- Work item:
Match the string "down" against each line below, and copy every line that matches.

- Records for processing:
--- START ---

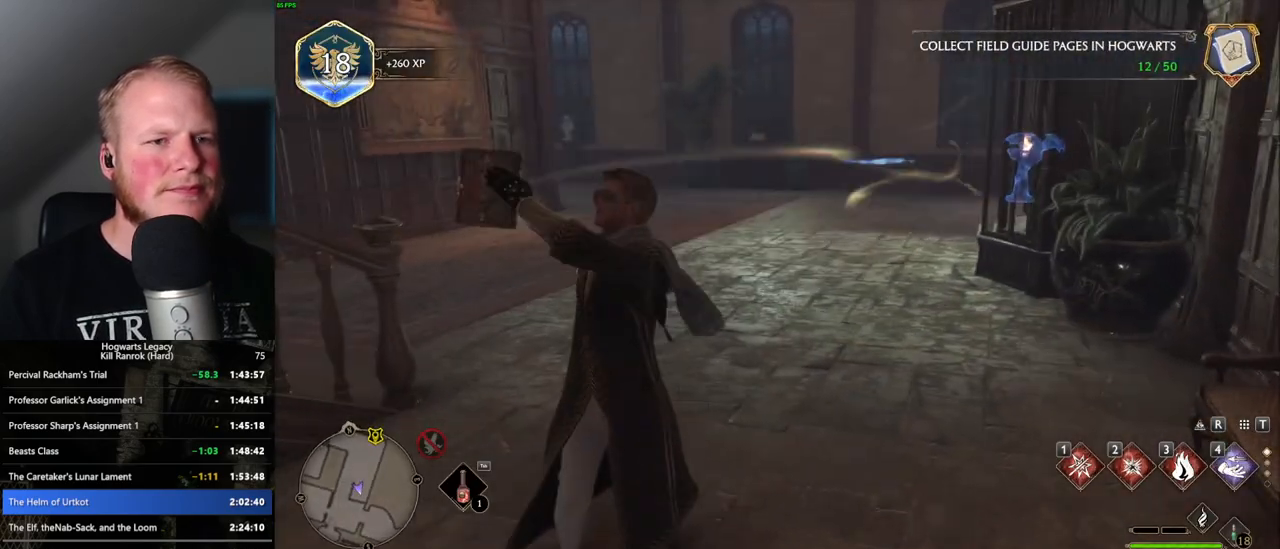
{"keys": ["w"], "mouse": [], "events": [[450, "w", "down"]]}
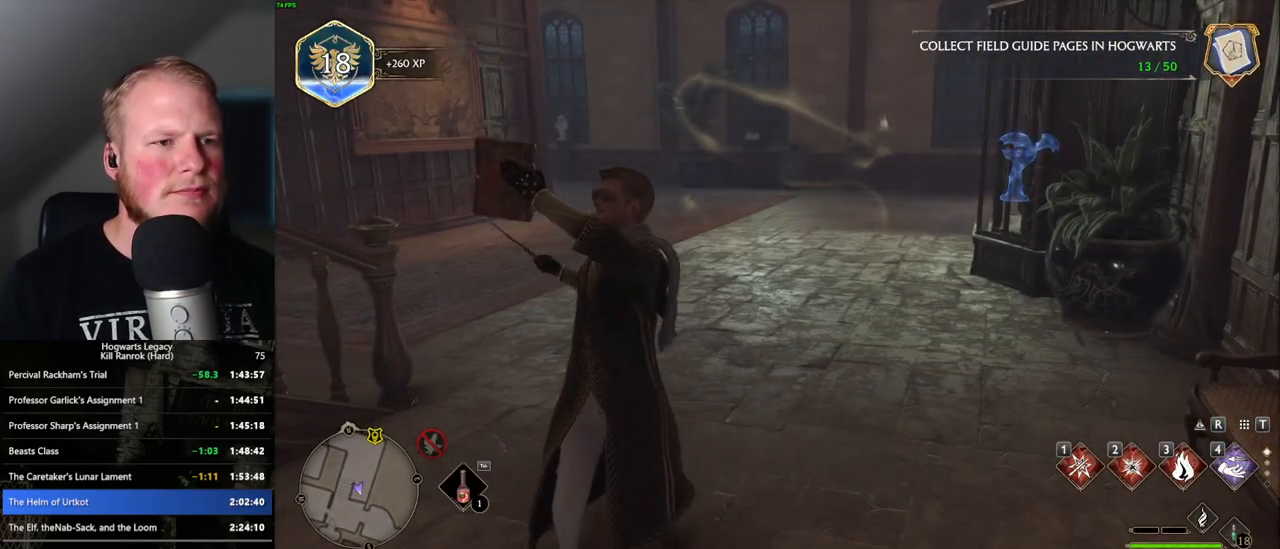
{"keys": ["w"], "mouse": [], "events": [[84, "space", "down"], [184, "space", "up"], [284, "shift_l", "down"], [434, "shift_l", "up"]]}
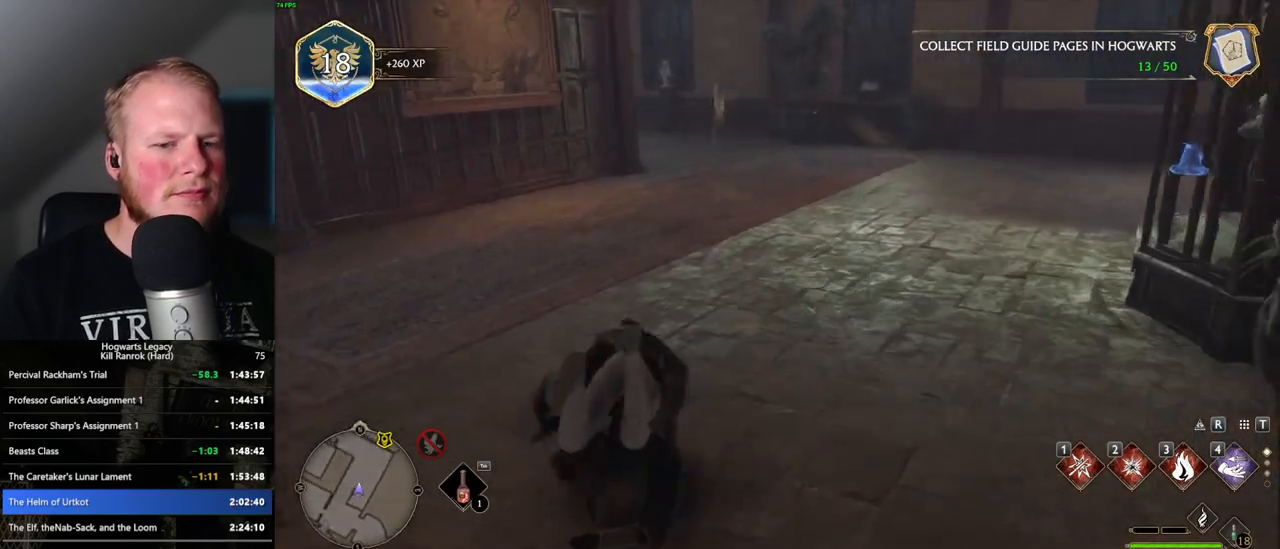
{"keys": ["w"], "mouse": [], "events": []}
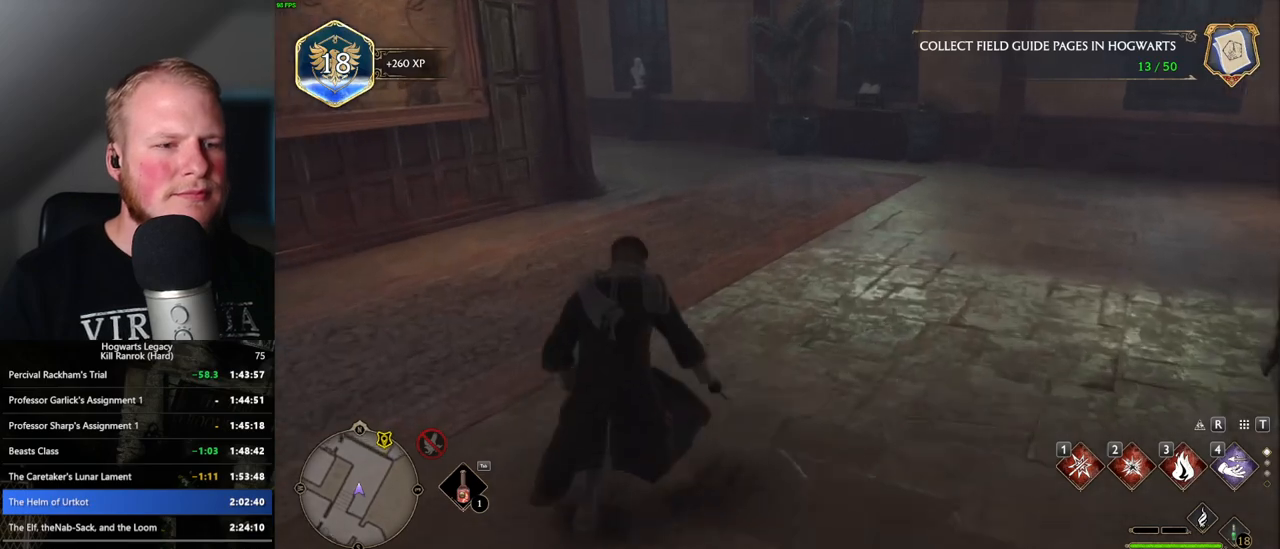
{"keys": ["w"], "mouse": [], "events": []}
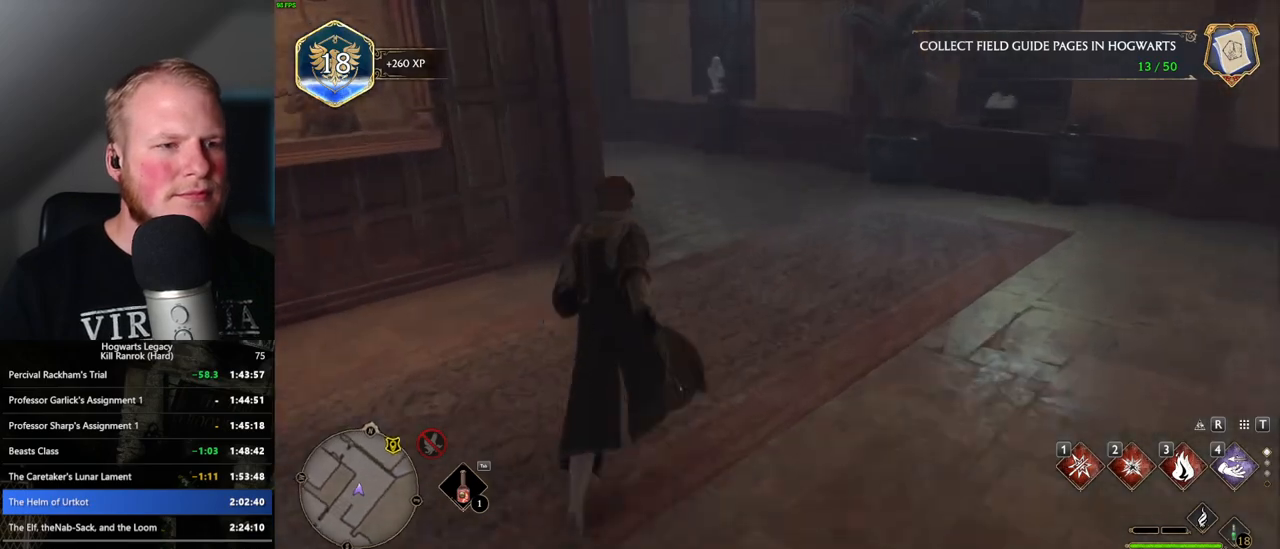
{"keys": ["w"], "mouse": [], "events": []}
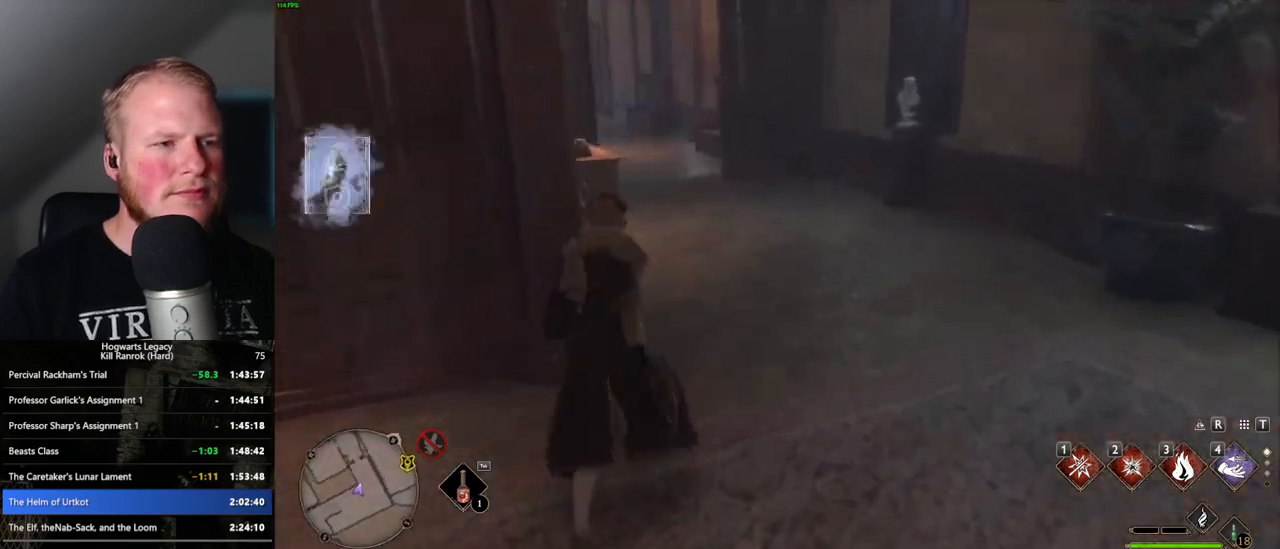
{"keys": ["w"], "mouse": [], "events": []}
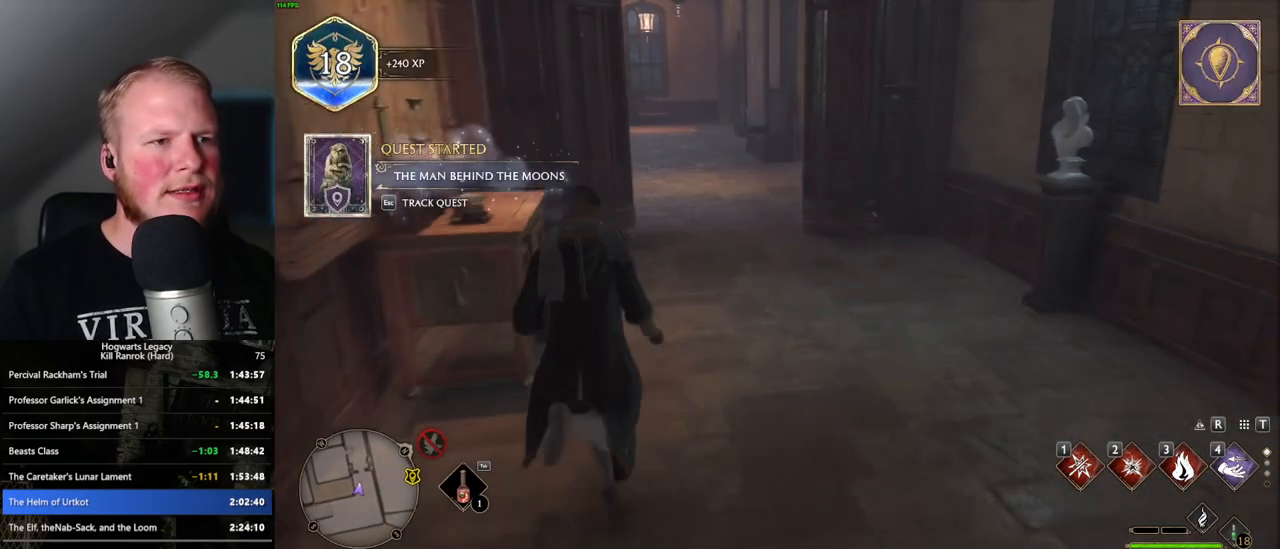
{"keys": ["w"], "mouse": [], "events": []}
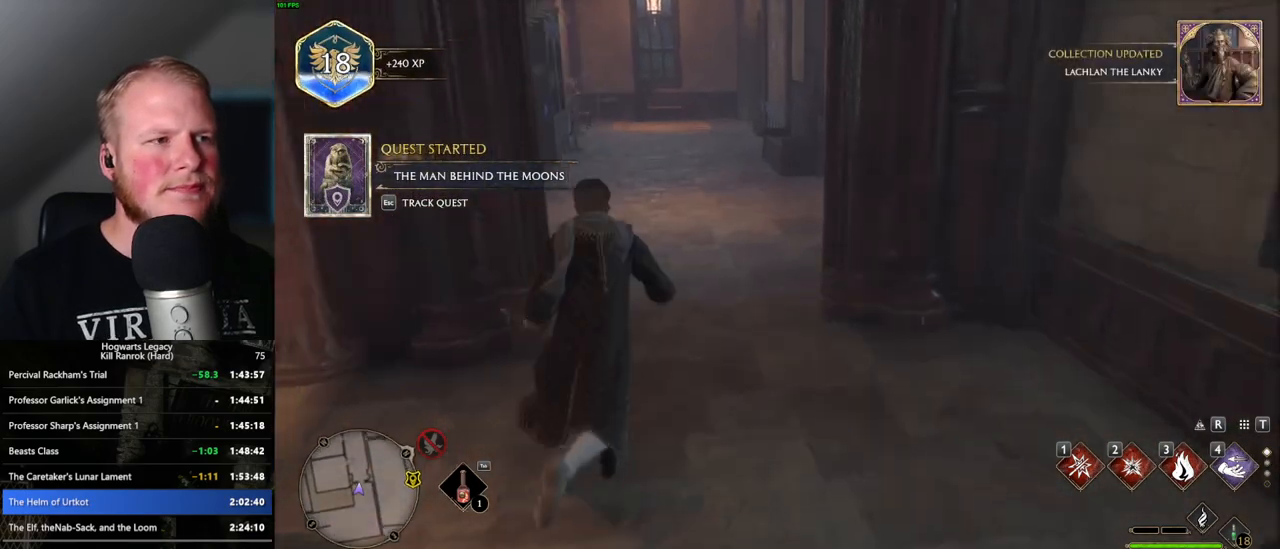
{"keys": ["w"], "mouse": [], "events": []}
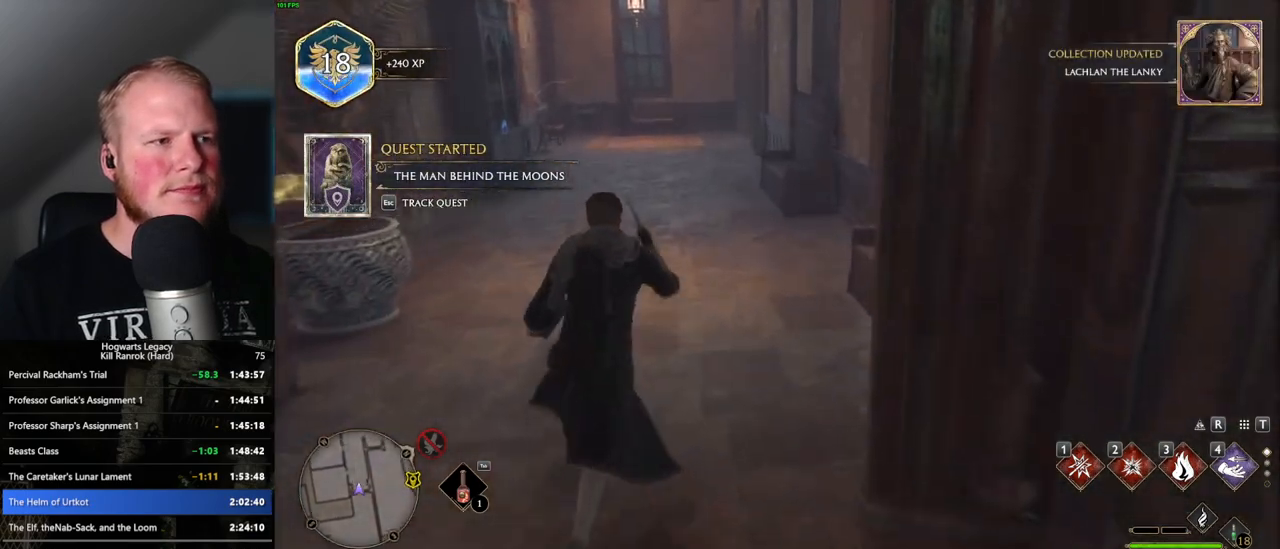
{"keys": ["w"], "mouse": [], "events": []}
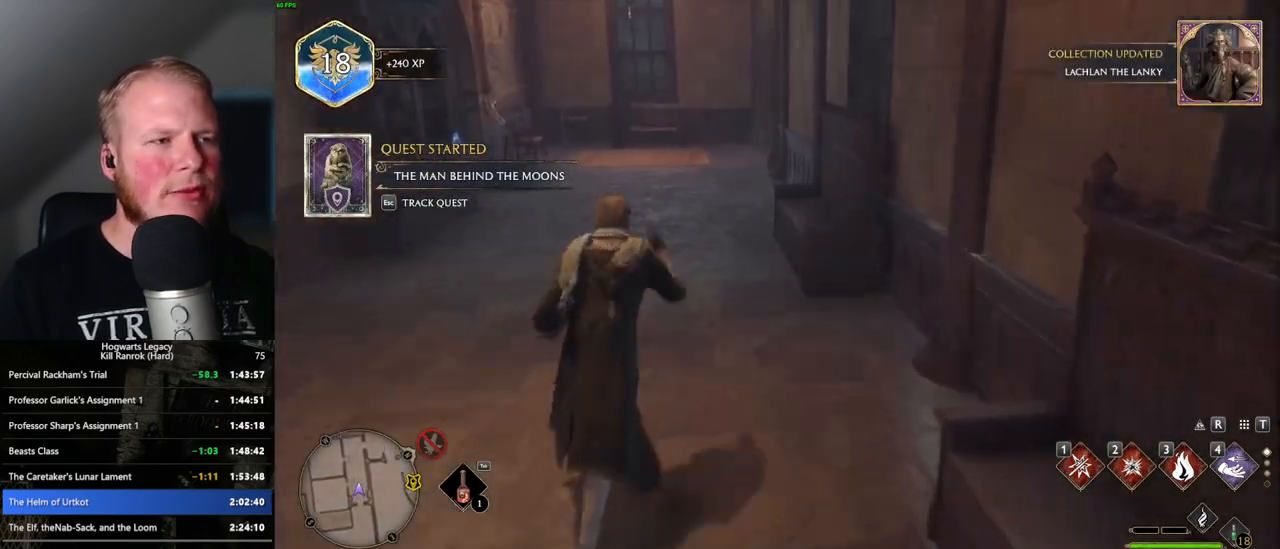
{"keys": ["w"], "mouse": [], "events": []}
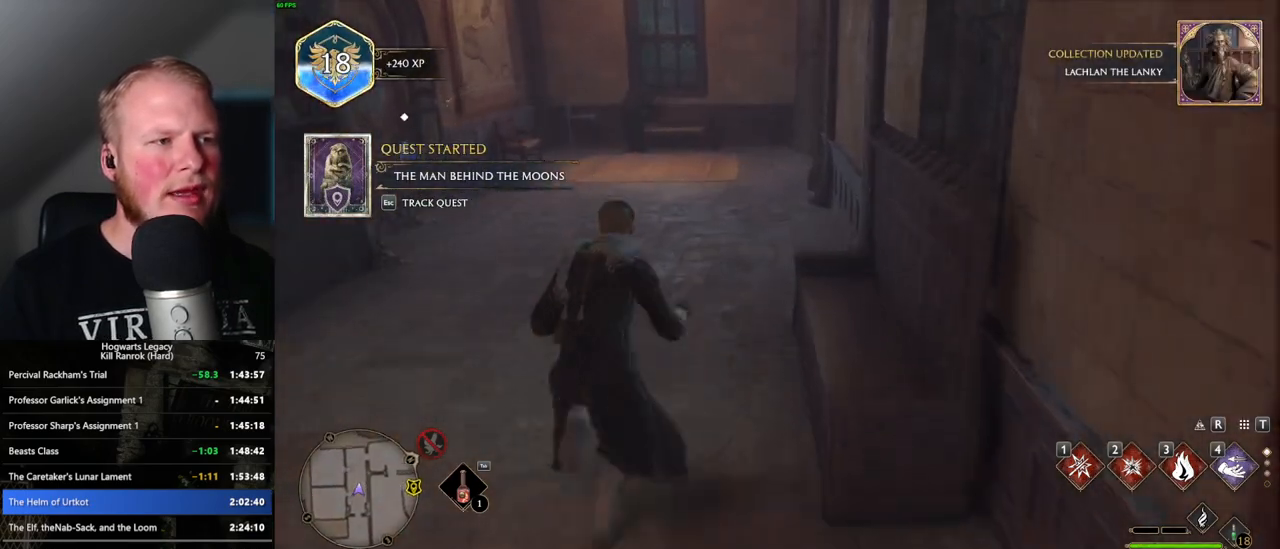
{"keys": ["w"], "mouse": [], "events": []}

--- END ---

- Solution for this problem:
{"keys": ["w"], "mouse": [], "events": [[450, "w", "down"]]}
{"keys": ["w"], "mouse": [], "events": [[84, "space", "down"], [184, "space", "up"], [284, "shift_l", "down"], [434, "shift_l", "up"]]}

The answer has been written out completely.